Ideally, I would just need an SSH key inside your machines and the capabilities to open an ssh tunnel inside the firewall to scrape metrics.

Ideally, the metric should get exposed back to the customer.

I am not a big fan of containers when working with data that are irreplaceable. But the use k8s may really help.

manigandham · on Nov 6, 2017

We would be interested, along with other datastores like ElasticSearch, Redis, etc.

AWS, Azure and Google all have various resource organization systems now so that the environment can be isolated but still within our overall account.

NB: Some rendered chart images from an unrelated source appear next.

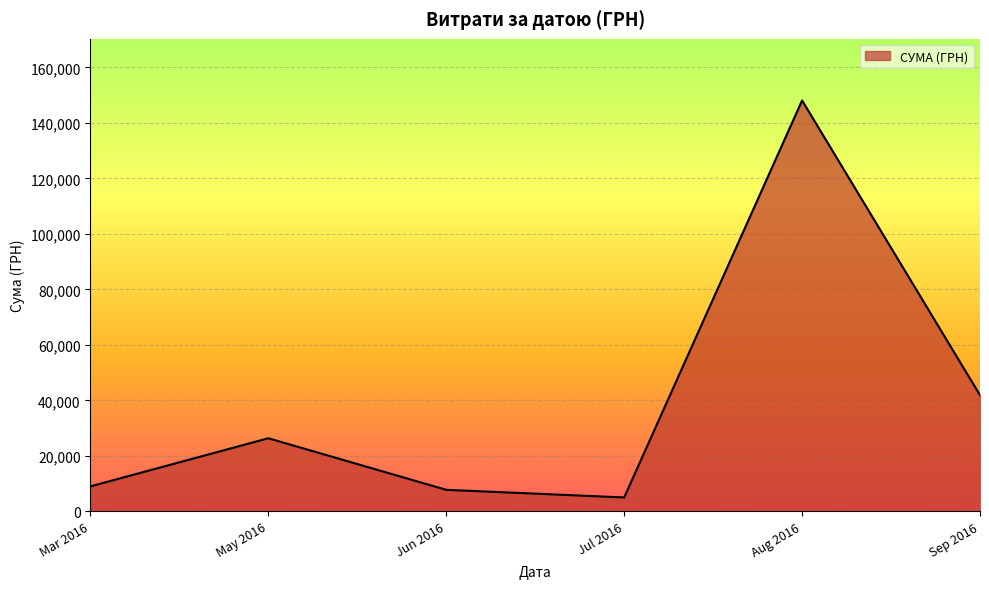

Does the chart display data point markers on the line(s)?

No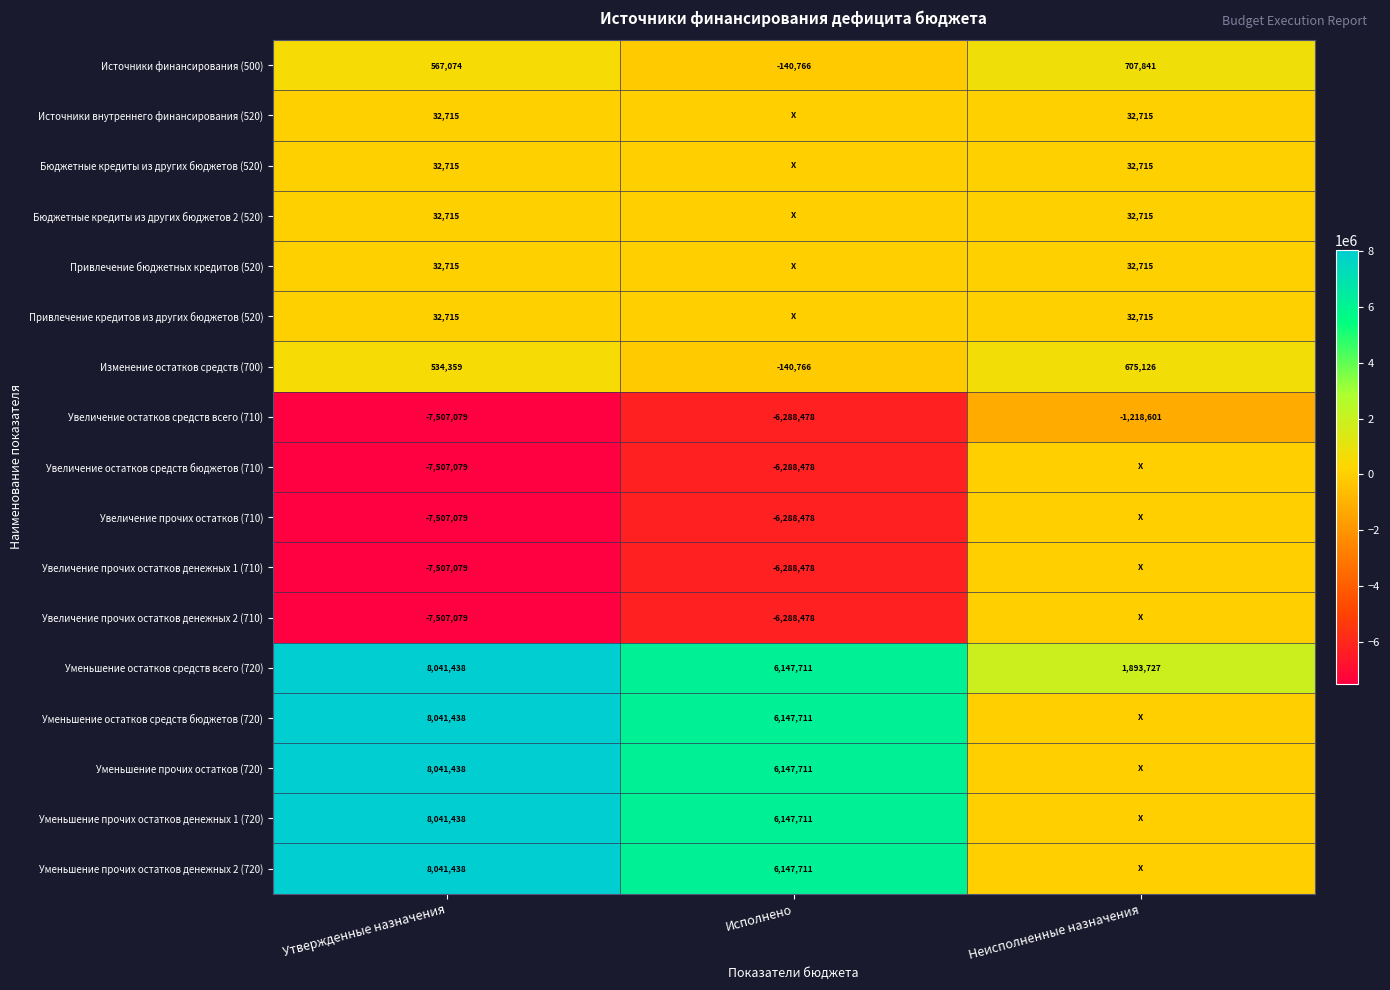

Between Исполнено and Утвержденные назначения, which is larger?

Утвержденные назначения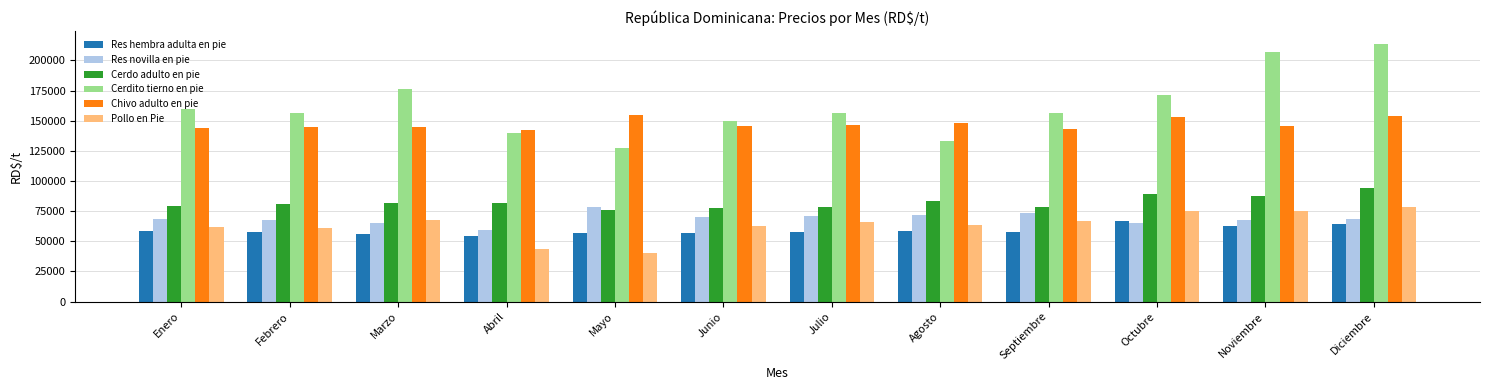

At which category is the sum across all series the highest?

Diciembre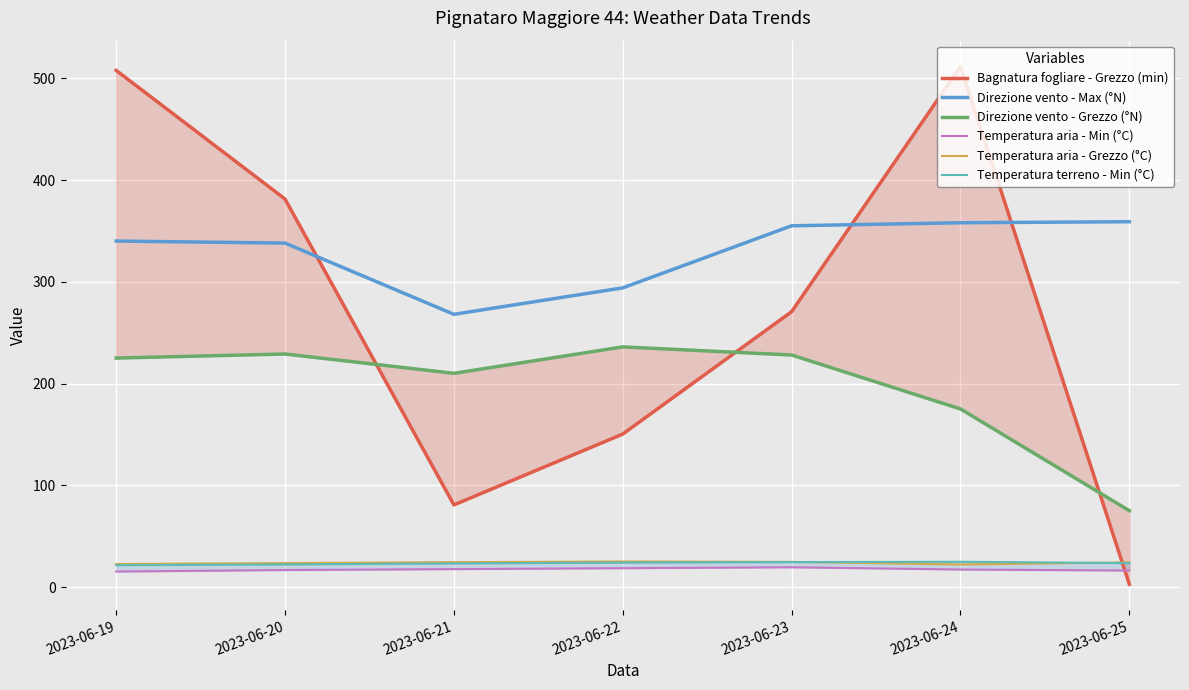

Which category has the highest value in the Temperatura aria - Min (°C) series?

2023-06-23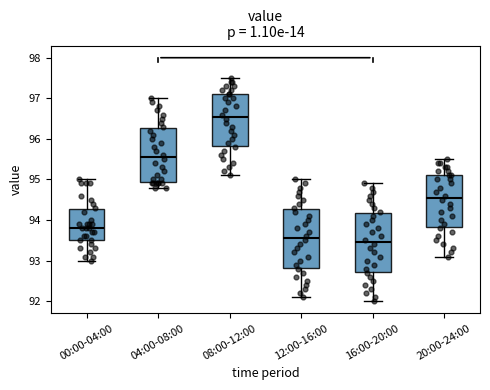

Reading left to right, transcribe this box plot: for each box, give where its median line is, the range the box spans, and where its two whiskers end, as read against the y-axis. The values are not printed on the chart, so give them approximately, as read against the axis.

00:00-04:00: median 93.8, box 93.5 to 94.3, whiskers 93.0 to 95.0
04:00-08:00: median 95.6, box 94.9 to 96.3, whiskers 94.8 to 97.0
08:00-12:00: median 96.6, box 95.8 to 97.1, whiskers 95.1 to 97.5
12:00-16:00: median 93.6, box 92.8 to 94.3, whiskers 92.1 to 95.0
16:00-20:00: median 93.5, box 92.7 to 94.2, whiskers 92.0 to 94.9
20:00-24:00: median 94.6, box 93.8 to 95.1, whiskers 93.1 to 95.5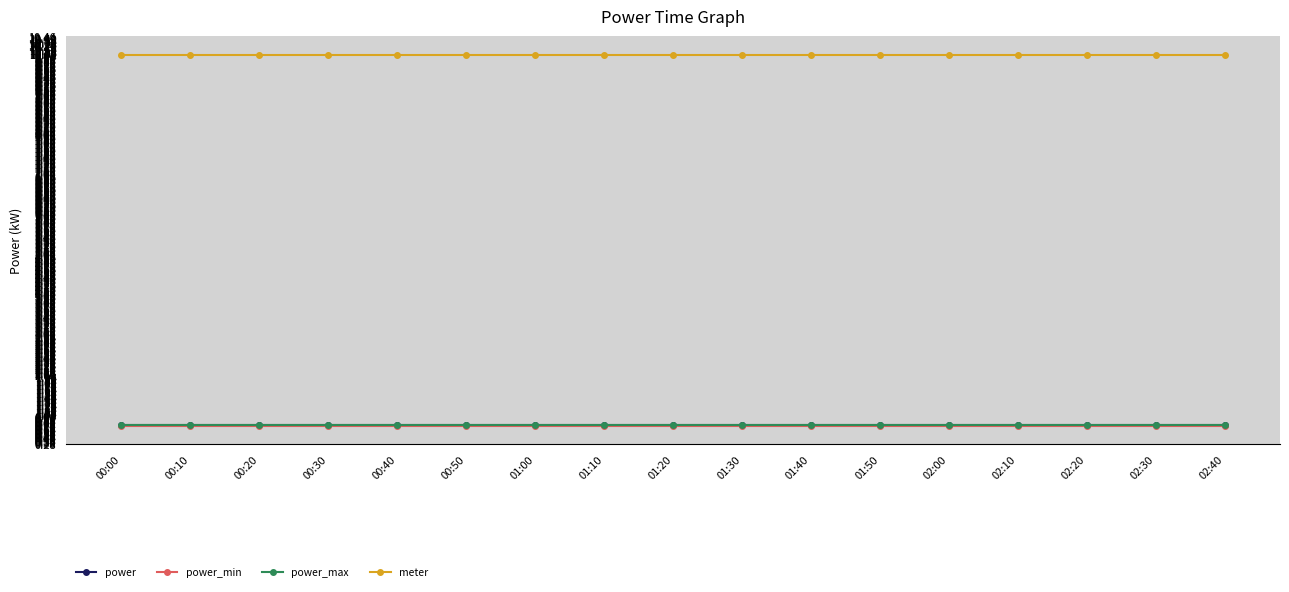

What is the difference between the highest and lowest values at 01:10?

9.3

We run on Google and it would be nice to have a separate project for managed databases while taking advantage of our existing billing arrangements and private network.

siscia · on Nov 6, 2017

I will make sure to keep you updated :-)

brightball · on Nov 6, 2017

Yes, but the trick with it is pricing it so that I have a reason to use it instead of just using RDS.

If I could get something like that on Digital Ocean I’d be all over it.

manigandham · on Nov 6, 2017

You already have options:

https://aiven.io

https://www.databaselabs.io/

siscia · on Nov 6, 2017

Well, Aiven seems to support DO: https://aiven.io/postgresql

no1youknowz · on Nov 6, 2017

Out of interest, could you support MySQL? Or more specifically MemSQL?

manigandham · on Nov 6, 2017

MySQL and MemSQL are very different, are you looking for a data warehouse specifically?

They are closed-source and require enterprise licensing based on RAM quota so it's not simple to do automated cloud provisioning. They do have their own MemSQL cloud offering so you might inquire into that. Also MemSQL Ops is probably the easiest and most reliable operations software for any database, it just takes a few clicks to install and upgrade your cluster.

siscia · on Nov 6, 2017

This is really just an idea to solve a pain point of mine that I guess is shared among us...

By the way I don't have any experience with MemSQL

jarym · on Nov 6, 2017

I imagine there is interest in it since Aiven provide such a thing.

siscia · on Nov 6, 2017

Aiven works only with public clouds...

te_chris · on Nov 6, 2017